And here's a picture illustrating how selection sort works: What is the time complexity of selection sort? Note that the inner loop executes a different number of times each time around the outer loop, so we can't just multiply N * (time for inner loop). However, we can notice that:

• 1st iteration of outer loop: inner executes N - 1 times
• 2nd iteration of outer loop: inner executes N - 2 times
• ...
• Nth iteration of outer loop: inner executes 0 times
This is our old favorite sum:
N-1 + N-2 + ... + 3 + 2 + 1 + 0
which we know is O(N2).

What if the array is already sorted when selection sort is called? It is still O(N2); the two loops still execute the same number of times, regardless of whether the array is sorted or not.

TEST YOURSELF #2

It is not necessary for the outer loop to go all the way from 0 to N-1. Describe a small change to the code that avoids a small amount of unnecessary work.

Where else might unnecessary work be done using the current code? (Hint: think about what happens when the array is already sorted initially.) How could the code be changed to avoid that unnecessary work? Is it a good idea to make that change?

..........

WHAT YOU ARE ASKED TO DO:
Answer these questions using the selection sort excerpt.
1. How many times does the inner loop execute during the first iteration of the outer loop?
2. How many times does the inner loop execute during the Nth iteration of the outer loop?
3. When the array is already sorted before selection sort is called, do the two loops execute a different number of times?

DATA ENTRIES:
..........

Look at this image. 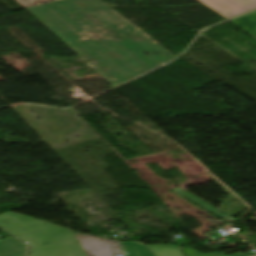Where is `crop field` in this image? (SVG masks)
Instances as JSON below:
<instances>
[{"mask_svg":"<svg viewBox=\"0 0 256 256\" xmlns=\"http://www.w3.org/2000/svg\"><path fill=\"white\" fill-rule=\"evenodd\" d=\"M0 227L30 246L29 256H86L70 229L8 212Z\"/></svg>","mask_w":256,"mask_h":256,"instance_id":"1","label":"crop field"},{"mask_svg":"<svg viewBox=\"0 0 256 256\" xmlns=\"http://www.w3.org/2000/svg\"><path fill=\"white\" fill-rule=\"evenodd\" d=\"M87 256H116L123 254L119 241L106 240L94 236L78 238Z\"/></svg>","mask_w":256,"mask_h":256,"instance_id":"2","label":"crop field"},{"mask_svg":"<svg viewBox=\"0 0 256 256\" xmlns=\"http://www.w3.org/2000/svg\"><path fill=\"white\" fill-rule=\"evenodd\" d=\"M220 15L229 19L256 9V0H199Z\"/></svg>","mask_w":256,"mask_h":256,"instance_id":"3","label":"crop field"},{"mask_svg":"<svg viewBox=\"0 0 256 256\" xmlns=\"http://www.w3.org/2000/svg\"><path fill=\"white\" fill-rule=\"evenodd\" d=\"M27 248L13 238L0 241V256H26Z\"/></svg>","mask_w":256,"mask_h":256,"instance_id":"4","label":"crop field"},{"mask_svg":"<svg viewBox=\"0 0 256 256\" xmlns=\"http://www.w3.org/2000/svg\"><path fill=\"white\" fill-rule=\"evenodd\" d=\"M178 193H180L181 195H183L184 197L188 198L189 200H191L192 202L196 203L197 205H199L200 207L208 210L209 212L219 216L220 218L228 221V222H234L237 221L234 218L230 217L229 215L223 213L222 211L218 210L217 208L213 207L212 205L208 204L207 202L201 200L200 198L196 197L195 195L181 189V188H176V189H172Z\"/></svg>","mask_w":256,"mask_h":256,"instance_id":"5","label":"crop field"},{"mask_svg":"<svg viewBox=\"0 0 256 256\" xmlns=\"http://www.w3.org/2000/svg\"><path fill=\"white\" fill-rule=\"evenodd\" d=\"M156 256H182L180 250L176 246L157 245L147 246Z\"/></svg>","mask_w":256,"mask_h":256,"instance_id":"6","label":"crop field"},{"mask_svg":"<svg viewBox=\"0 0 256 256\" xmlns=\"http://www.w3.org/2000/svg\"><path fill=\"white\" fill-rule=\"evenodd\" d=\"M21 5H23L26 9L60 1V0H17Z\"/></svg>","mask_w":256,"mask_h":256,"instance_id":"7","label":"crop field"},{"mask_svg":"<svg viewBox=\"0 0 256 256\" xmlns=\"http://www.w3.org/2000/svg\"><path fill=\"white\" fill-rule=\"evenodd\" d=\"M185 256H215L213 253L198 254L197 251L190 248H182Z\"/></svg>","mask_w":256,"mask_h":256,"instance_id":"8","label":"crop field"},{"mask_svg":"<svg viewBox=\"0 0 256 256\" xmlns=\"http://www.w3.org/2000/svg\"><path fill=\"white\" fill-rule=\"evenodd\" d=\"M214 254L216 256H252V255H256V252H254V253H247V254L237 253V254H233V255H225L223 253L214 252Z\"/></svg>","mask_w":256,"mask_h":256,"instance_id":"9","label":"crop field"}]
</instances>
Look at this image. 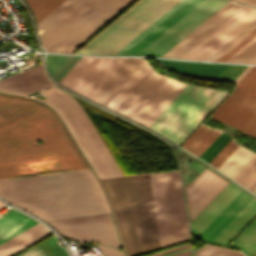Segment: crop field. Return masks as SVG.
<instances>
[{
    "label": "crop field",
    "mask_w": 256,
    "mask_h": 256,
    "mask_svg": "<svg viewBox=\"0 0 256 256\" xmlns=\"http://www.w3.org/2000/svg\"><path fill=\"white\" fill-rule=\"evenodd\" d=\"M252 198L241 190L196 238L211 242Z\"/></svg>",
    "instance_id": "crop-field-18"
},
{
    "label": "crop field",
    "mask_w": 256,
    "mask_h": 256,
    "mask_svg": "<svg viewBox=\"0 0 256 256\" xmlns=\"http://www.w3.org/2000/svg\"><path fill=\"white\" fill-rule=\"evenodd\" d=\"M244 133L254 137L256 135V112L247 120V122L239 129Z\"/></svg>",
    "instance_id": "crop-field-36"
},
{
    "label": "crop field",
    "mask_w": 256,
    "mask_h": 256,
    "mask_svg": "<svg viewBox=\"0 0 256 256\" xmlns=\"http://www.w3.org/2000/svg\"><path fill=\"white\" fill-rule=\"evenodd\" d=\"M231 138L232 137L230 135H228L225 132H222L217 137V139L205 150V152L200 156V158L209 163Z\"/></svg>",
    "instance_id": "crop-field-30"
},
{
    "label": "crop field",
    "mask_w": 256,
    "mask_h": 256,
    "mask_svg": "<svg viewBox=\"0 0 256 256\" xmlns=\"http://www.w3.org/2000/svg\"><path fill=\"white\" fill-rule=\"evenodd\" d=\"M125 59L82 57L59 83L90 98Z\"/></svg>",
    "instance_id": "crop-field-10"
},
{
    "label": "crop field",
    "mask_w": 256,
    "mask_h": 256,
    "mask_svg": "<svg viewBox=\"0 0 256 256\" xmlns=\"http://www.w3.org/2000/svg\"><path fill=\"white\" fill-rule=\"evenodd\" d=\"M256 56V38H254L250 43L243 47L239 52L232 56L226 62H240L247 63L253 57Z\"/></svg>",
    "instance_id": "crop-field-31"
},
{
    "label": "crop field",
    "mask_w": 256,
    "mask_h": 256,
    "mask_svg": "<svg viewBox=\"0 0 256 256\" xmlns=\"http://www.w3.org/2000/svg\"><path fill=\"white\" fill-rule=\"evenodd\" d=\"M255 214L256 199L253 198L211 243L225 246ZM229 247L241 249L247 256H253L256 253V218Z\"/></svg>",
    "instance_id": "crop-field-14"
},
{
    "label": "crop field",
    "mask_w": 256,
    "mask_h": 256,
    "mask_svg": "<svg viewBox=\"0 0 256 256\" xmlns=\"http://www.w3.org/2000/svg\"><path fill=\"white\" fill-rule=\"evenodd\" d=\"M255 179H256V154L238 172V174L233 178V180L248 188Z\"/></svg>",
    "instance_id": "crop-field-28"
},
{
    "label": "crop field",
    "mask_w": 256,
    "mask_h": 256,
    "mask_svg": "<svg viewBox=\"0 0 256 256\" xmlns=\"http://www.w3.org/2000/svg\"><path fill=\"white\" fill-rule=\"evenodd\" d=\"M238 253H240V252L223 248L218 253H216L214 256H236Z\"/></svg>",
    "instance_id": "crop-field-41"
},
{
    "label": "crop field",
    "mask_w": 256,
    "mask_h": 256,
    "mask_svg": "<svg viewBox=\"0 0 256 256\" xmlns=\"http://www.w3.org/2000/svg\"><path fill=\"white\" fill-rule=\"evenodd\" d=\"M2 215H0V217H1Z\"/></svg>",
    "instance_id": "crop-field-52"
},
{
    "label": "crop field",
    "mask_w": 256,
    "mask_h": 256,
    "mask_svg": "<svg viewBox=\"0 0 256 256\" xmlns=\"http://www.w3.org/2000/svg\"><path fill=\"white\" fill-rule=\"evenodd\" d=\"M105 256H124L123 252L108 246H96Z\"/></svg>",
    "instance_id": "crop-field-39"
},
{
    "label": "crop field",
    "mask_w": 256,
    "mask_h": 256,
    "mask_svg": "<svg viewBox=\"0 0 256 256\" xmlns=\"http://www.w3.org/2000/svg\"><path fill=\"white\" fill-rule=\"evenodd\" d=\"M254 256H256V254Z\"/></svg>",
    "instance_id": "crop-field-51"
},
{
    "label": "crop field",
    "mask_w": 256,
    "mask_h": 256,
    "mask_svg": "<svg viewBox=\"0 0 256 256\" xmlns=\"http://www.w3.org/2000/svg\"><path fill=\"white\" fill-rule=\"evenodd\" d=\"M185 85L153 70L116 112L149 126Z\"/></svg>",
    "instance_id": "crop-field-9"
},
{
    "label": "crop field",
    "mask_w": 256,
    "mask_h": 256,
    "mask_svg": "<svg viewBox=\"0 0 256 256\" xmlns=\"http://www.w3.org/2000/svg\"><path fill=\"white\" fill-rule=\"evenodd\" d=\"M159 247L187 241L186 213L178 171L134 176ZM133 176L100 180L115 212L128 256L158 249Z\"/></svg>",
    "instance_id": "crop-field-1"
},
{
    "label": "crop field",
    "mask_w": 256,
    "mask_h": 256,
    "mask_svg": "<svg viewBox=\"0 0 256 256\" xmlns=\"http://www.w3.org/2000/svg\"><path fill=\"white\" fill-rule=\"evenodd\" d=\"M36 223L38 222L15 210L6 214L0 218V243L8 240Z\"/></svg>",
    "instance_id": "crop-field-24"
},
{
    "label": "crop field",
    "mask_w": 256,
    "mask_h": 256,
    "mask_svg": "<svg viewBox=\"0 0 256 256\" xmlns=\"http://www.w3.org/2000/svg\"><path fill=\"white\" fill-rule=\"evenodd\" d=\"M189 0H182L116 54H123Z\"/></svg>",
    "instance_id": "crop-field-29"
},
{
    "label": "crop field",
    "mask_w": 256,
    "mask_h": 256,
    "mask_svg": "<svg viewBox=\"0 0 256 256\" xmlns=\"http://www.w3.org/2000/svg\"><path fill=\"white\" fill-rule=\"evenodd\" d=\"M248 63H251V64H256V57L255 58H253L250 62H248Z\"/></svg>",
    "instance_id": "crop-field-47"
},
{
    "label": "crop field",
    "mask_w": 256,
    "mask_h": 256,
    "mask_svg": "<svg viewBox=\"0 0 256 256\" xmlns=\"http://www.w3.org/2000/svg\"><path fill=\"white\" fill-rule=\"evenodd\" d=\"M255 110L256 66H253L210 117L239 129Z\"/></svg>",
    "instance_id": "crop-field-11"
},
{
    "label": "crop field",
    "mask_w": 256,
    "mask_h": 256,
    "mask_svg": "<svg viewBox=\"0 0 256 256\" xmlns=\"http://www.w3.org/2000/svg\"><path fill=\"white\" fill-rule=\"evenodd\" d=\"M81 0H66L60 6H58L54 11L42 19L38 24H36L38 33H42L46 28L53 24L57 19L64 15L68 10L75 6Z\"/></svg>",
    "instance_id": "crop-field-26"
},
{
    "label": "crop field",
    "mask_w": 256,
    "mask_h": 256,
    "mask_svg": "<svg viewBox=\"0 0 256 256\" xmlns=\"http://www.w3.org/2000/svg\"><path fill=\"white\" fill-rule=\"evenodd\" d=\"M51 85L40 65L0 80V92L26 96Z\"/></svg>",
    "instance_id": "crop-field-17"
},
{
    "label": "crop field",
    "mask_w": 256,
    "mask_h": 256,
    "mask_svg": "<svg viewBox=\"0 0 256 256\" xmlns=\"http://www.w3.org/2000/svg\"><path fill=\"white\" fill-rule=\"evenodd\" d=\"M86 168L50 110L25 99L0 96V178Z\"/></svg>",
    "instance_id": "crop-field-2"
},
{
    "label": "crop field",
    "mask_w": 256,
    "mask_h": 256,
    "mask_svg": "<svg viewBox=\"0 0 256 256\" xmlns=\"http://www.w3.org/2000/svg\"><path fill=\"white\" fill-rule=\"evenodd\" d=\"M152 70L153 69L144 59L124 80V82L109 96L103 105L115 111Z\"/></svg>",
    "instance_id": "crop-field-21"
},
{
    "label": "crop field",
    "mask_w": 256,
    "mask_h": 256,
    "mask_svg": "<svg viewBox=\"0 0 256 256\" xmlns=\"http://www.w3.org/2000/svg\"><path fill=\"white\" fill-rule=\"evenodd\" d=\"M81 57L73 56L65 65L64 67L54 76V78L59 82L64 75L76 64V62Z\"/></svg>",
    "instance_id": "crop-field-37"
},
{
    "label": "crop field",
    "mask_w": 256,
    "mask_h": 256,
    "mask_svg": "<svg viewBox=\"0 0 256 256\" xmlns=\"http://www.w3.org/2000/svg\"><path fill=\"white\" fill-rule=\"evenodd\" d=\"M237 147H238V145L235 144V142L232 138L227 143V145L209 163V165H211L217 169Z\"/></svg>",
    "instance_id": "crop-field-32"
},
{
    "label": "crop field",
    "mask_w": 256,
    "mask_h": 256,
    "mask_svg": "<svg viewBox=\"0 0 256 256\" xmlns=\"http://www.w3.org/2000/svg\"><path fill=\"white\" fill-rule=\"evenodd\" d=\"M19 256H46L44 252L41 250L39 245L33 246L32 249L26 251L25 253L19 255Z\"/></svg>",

..........

SOLUTION TO THE PROBLEM:
1. N - 1 times.
2. 0 times.
3. No. The two loops still execute the same number of times whether or not the array is sorted.